NEW YORK — Spring previews at Polo Ralph Lauren showed insight into a multi-level brand strategy that grows ever more crystalline, making the sub-brands more identifiable than ever.
“You go from Polo to Purple Label, Black Label and RLX, which are all different,” said chairman and chief executive Ralph Lauren. “They could be worn by the same guy or they could be different. Some guys just say, ‘I’m a Black Label guy,’ or some guys only want the luxury of Purple Label. I could wear it all because I like playing with clothes and I like the diversity of a wardrobe.”
The first spring delivery of the Polo collection is a cheerful statement of vivid, saturated color, unabashed preppiness, and the appeal of looking pressed and pristine despite the proximity of (perhaps imaginary) horses.
That delivery gives way to a much more timeworn aesthetic. A nautical group is predominantly navy and white, with nearly everything washed and rumpled.
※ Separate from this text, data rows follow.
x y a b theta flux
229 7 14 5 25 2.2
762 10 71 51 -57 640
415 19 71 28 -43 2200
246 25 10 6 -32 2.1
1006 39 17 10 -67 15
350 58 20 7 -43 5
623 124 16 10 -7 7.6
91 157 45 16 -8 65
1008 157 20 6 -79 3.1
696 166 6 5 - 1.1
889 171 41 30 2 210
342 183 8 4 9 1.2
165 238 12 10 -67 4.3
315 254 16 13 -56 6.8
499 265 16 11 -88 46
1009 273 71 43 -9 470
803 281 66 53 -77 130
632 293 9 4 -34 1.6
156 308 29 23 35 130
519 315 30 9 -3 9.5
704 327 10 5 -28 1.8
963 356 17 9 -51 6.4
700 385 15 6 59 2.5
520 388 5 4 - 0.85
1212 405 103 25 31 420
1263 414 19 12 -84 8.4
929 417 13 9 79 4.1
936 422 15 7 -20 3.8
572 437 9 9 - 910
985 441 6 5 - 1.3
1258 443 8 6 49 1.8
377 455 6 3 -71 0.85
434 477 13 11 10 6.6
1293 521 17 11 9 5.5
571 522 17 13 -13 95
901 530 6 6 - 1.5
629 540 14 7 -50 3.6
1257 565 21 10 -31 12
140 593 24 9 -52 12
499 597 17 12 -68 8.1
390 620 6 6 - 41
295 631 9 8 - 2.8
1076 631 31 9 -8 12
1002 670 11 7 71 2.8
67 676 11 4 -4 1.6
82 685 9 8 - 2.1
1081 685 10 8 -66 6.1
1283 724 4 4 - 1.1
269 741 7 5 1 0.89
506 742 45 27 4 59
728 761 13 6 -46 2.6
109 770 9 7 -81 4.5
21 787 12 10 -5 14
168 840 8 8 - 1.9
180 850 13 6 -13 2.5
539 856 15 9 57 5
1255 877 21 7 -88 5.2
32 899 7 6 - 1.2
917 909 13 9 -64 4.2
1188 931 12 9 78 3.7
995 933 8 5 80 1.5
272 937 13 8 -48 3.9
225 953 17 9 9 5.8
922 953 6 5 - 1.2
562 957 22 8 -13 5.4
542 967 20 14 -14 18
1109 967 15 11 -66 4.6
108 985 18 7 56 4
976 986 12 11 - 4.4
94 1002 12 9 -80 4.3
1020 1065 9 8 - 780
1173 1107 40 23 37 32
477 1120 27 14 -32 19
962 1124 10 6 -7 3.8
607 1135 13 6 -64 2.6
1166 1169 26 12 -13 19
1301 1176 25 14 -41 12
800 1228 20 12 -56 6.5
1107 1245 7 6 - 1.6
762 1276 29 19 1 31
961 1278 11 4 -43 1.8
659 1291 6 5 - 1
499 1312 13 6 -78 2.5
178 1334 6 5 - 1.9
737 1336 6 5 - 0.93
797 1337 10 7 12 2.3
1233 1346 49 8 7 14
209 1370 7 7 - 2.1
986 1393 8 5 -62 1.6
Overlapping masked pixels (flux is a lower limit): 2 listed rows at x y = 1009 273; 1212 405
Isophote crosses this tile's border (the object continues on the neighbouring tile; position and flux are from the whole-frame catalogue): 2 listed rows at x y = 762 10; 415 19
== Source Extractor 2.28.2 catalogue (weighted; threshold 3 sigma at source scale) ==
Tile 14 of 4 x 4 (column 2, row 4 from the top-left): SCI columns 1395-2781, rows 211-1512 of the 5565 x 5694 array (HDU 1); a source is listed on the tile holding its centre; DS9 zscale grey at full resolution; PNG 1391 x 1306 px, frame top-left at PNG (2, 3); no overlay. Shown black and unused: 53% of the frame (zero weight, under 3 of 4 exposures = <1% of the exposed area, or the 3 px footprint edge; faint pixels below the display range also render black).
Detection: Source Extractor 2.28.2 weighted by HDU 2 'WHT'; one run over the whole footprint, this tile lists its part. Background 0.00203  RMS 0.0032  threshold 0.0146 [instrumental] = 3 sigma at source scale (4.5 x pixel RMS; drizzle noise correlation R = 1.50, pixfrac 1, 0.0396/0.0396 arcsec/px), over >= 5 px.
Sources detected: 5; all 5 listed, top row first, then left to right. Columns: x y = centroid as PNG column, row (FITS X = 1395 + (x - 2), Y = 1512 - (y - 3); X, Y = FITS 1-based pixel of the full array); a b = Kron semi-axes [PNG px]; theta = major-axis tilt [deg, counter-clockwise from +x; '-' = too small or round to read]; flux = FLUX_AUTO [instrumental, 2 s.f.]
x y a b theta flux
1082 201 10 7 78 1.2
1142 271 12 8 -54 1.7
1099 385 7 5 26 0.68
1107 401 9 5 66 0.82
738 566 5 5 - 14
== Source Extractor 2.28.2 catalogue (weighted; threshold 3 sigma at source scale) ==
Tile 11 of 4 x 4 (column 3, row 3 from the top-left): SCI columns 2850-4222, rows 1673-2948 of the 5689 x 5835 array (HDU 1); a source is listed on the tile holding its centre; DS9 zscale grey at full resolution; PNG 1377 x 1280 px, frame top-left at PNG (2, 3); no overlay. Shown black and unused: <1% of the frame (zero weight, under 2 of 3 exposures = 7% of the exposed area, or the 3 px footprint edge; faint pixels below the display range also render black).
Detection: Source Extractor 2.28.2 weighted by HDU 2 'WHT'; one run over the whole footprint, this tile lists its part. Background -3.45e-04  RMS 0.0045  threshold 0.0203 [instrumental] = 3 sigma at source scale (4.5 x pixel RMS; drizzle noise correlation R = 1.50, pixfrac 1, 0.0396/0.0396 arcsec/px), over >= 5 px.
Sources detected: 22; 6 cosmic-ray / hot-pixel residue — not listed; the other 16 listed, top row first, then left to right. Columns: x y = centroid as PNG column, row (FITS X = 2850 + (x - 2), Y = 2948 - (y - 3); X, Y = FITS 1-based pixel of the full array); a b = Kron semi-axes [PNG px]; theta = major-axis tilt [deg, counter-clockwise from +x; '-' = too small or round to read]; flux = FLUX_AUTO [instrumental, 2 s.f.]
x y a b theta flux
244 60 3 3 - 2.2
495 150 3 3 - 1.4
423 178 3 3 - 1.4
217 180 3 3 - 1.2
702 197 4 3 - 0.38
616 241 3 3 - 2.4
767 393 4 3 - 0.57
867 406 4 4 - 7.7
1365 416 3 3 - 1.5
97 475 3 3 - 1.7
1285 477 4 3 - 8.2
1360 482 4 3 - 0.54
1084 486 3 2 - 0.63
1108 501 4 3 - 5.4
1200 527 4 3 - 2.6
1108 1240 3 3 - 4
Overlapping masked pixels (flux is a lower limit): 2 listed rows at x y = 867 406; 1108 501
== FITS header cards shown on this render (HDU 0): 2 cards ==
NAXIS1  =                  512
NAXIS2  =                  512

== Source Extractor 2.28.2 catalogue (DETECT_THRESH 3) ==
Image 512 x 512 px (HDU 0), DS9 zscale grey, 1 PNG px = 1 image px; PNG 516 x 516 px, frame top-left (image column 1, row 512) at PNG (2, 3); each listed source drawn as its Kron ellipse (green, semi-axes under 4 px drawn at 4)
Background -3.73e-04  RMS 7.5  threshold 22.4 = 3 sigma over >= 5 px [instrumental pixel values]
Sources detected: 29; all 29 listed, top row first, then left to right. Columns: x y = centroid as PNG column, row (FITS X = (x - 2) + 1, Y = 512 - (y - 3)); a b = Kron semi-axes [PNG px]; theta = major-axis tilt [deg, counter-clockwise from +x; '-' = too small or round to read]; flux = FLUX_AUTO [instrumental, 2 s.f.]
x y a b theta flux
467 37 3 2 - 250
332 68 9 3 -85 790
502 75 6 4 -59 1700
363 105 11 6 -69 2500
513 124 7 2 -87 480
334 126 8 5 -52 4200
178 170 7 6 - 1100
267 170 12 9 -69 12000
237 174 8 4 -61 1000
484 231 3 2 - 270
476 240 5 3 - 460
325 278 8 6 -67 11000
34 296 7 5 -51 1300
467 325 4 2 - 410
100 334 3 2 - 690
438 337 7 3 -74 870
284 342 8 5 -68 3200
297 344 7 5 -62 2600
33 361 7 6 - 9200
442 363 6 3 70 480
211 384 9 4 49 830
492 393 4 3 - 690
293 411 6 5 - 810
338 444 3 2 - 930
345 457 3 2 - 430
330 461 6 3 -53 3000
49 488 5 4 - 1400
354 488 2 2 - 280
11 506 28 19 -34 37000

“This has a vintage quality but it’s mixed with cashmere, with wool,” Lauren said. A pinstripe jacket and vest, for example, turn out to be made of cashmere knit upon inspection. A black and white group is similarly textured, but with hints of vintage gym clothes. And the final Polo delivery is vintagey, South Pacific beachy. There is a yellowed madras shorts suit, an ink-stained trench, and swim trunks that have cargo styling and WWII-era screened graphics.
Moving on to RLX, the company has clearly worked hard to develop the identity of this sub-brand.
“You know that RLX is technological product, but we’ve made it into fashion,” Lauren said. “It’s got style and sleekness and modernness.”
Utilitarian and aviator-influenced pieces mix with polished pieces and metallic accessories to give the collection an upscale vibe that should suit the private-jet-share set. The company has also found that RLX integrates well with Ralph Lauren Black Label, from a styling standpoint.
The full Black Label collection offers streamlined tailoring and buttery leathers. Some surprising colors, like tangerine and turquoise, have been injected, but whittled silhouettes with narrow ties and lapels, along with an absence of pattern or embellishment, keep the overall effect relatively minimalist.
Ralph Lauren Purple Label, on the other hand, is the most luxurious and most custom-made offering and therefore more flamboyant. Yacht-worthy ensembles of dark jackets and brightly colored linen pants are finished with a brilliant neckerchief, ascot or 4 1/4-inch tie in a paisley or English floral pattern.
Lauren launched his 40-year-old company with wide ties, but he said these Purple Label ties were not intended to be a retrospective gesture.
“I just felt it was exciting for right now. The boldness of the colors and patterns makes the whole look exciting. For years the tie was put away. Guys were wearing shirts and suits with no tie. I think that’s over,” he said. “The tie is the news.”
In other news, Purple Label gets its own logo for spring. Embroidered on flat-knit cashmere sweaters and piqué polo shirts, the jockey and horse are, appropriately, at full gallop.